_Material to process_:
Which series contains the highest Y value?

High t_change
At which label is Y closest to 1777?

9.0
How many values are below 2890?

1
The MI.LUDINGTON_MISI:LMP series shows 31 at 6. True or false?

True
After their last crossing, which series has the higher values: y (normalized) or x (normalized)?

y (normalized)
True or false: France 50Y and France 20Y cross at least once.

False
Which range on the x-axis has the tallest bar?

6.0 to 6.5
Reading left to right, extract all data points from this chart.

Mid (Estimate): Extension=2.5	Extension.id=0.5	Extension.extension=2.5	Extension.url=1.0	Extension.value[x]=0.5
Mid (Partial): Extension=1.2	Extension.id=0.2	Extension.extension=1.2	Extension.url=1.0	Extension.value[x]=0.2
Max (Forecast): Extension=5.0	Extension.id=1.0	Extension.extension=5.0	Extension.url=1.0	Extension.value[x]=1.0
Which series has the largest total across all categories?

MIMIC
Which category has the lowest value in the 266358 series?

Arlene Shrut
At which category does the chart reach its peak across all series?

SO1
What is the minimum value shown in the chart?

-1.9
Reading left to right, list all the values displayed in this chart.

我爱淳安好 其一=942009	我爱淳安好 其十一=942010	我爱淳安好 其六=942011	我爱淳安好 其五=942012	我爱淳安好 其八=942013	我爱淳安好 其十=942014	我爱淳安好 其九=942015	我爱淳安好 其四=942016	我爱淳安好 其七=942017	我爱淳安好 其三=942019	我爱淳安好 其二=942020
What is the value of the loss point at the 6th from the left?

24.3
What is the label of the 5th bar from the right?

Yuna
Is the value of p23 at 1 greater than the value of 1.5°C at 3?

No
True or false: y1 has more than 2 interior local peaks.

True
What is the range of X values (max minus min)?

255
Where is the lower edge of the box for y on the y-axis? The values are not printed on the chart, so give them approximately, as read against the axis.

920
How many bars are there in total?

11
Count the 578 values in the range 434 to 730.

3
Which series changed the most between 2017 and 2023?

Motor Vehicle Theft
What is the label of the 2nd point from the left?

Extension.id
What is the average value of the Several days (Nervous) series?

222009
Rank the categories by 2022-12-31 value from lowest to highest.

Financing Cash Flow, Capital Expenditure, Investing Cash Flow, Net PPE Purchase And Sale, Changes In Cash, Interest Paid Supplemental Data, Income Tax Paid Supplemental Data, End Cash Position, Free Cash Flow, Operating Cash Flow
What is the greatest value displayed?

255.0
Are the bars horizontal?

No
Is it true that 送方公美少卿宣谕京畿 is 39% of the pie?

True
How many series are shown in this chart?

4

_Exercise brief_:
Render every line of the items above as a JSON list of strings, one string per line, omitting blank lines.

_Result of this task_:
[
  "Which series contains the highest Y value?",
  "High t_change",
  "At which label is Y closest to 1777?",
  "9.0",
  "How many values are below 2890?",
  "1",
  "The MI.LUDINGTON_MISI:LMP series shows 31 at 6. True or false?",
  "True",
  "After their last crossing, which series has the higher values: y (normalized) or x (normalized)?",
  "y (normalized)",
  "True or false: France 50Y and France 20Y cross at least once.",
  "False",
  "Which range on the x-axis has the tallest bar?",
  "6.0 to 6.5",
  "Reading left to right, extract all data points from this chart.",
  "Mid (Estimate): Extension=2.5\tExtension.id=0.5\tExtension.extension=2.5\tExtension.url=1.0\tExtension.value[x]=0.5",
  "Mid (Partial): Extension=1.2\tExtension.id=0.2\tExtension.extension=1.2\tExtension.url=1.0\tExtension.value[x]=0.2",
  "Max (Forecast): Extension=5.0\tExtension.id=1.0\tExtension.extension=5.0\tExtension.url=1.0\tExtension.value[x]=1.0",
  "Which series has the largest total across all categories?",
  "MIMIC",
  "Which category has the lowest value in the 266358 series?",
  "Arlene Shrut",
  "At which category does the chart reach its peak across all series?",
  "SO1",
  "What is the minimum value shown in the chart?",
  "-1.9",
  "Reading left to right, list all the values displayed in this chart.",
  "我爱淳安好 其一=942009\t我爱淳安好 其十一=942010\t我爱淳安好 其六=942011\t我爱淳安好 其五=942012\t我爱淳安好 其八=942013\t我爱淳安好 其十=942014\t我爱淳安好 其九=942015\t我爱淳安好 其四=942016\t我爱淳安好 其七=942017\t我爱淳安好 其三=942019\t我爱淳安好 其二=942020",
  "What is the value of the loss point at the 6th from the left?",
  "24.3",
  "What is the label of the 5th bar from the right?",
  "Yuna",
  "Is the value of p23 at 1 greater than the value of 1.5°C at 3?",
  "No",
  "True or false: y1 has more than 2 interior local peaks.",
  "True",
  "What is the range of X values (max minus min)?",
  "255",
  "Where is the lower edge of the box for y on the y-axis? The values are not printed on the chart, so give them approximately, as read against the axis.",
  "920",
  "How many bars are there in total?",
  "11",
  "Count the 578 values in the range 434 to 730.",
  "3",
  "Which series changed the most between 2017 and 2023?",
  "Motor Vehicle Theft",
  "What is the label of the 2nd point from the left?",
  "Extension.id",
  "What is the average value of the Several days (Nervous) series?",
  "222009",
  "Rank the categories by 2022-12-31 value from lowest to highest.",
  "Financing Cash Flow, Capital Expenditure, Investing Cash Flow, Net PPE Purchase And Sale, Changes In Cash, Interest Paid Supplemental Data, Income Tax Paid Supplemental Data, End Cash Position, Free Cash Flow, Operating Cash Flow",
  "What is the greatest value displayed?",
  "255.0",
  "Are the bars horizontal?",
  "No",
  "Is it true that 送方公美少卿宣谕京畿 is 39% of the pie?",
  "True",
  "How many series are shown in this chart?",
  "4"
]